The management of lung cancer is experiencing a significant paradigm shift with the recent approvals of various targeted therapies and immune checkpoint inhibitors, all of which have demonstrated improved survival across different subsets of patients with lung cancer [36,37,38,39,40]. In this study, patients with pre-existing cardiovascular disease were less likely to receive immunotherapy, although only 20 patients received checkpoint inhibitors in our cohort. The use of novel immunotherapeutic agents in patients with lung cancer is increasing after they were approved in Canada in 2016 [41, 42]. Since one-third of patients with lung cancer were found to have associated cardiovascular disease, it is imperative that early cardio-oncology consultations be sought in such patients to optimize the concurrent management of comorbid conditions so that the benefit of novel therapies can be extended to these patients in the real-world.

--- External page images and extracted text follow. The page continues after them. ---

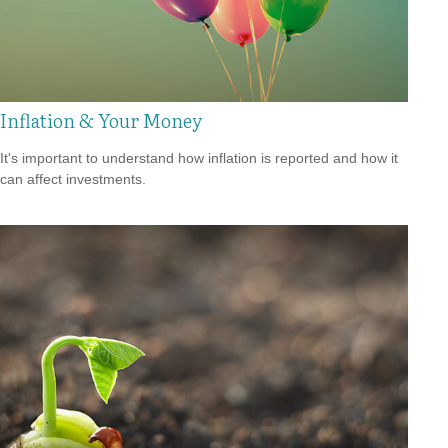
Inflation & Your Money
It's important to understand how inflation is reported and how it
can affect investments.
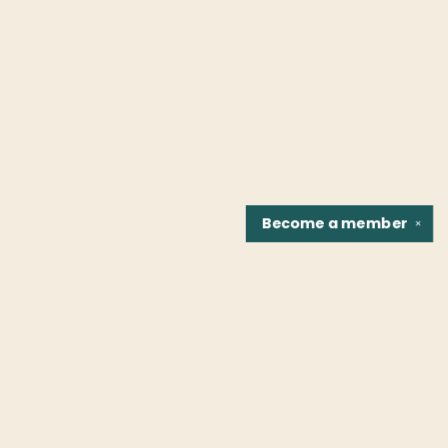
Become a
member
✕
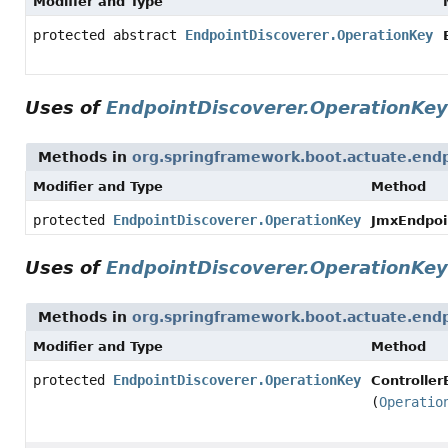
Modifier and Type
protected abstract
EndpointDiscoverer.OperationKey
Uses of
EndpointDiscoverer.OperationKey
Methods in
org.springframework.boot.actuate.endp
Modifier and Type
Method
protected
EndpointDiscoverer.OperationKey
JmxEndpoi
Uses of
EndpointDiscoverer.OperationKey
Methods in
org.springframework.boot.actuate.end
Modifier and Type
Method
protected
EndpointDiscoverer.OperationKey
Controller
(
Operatio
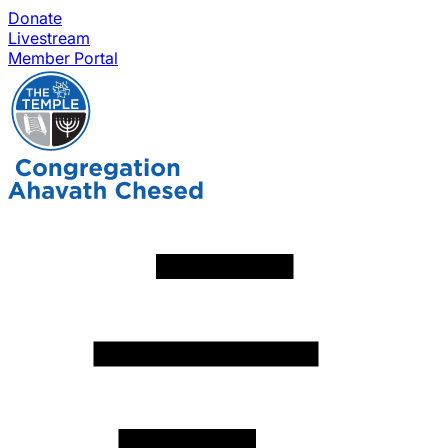
Donate
Livestream
Member Portal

The study was limited by its retrospective design and use of administrative sources for data. Therefore, the clinical severity of cardiovascular disease and performance status could not be ascertained reliably. Further, data on other associated characteristics, such as smoking and body mass index, were not available. These factors could potentially act as confounders and it may be possible that the treatment patterns and survival outcomes in patients with lung cancer could vary based on such factors. Lastly, the presence of cardiovascular disease was assumed as the reason for not receiving treatment, even though additional factors such as patient preference and physician discretion are major contributors to treatment decisions. However, the large sample size of our study and the population-based nature of the data are major strengths.

Conclusions

In summary, a significant proportion of patients with lung cancer have baseline cardiovascular disease, which is associated with a lower likelihood of receiving any cancer treatment and also a higher risk of cancer-related death. With a plethora of novel therapies being developed, early engagement and co-management with experts in cardio-oncology can help to optimize the number of lung cancer patients who can derive benefit from emerging therapies.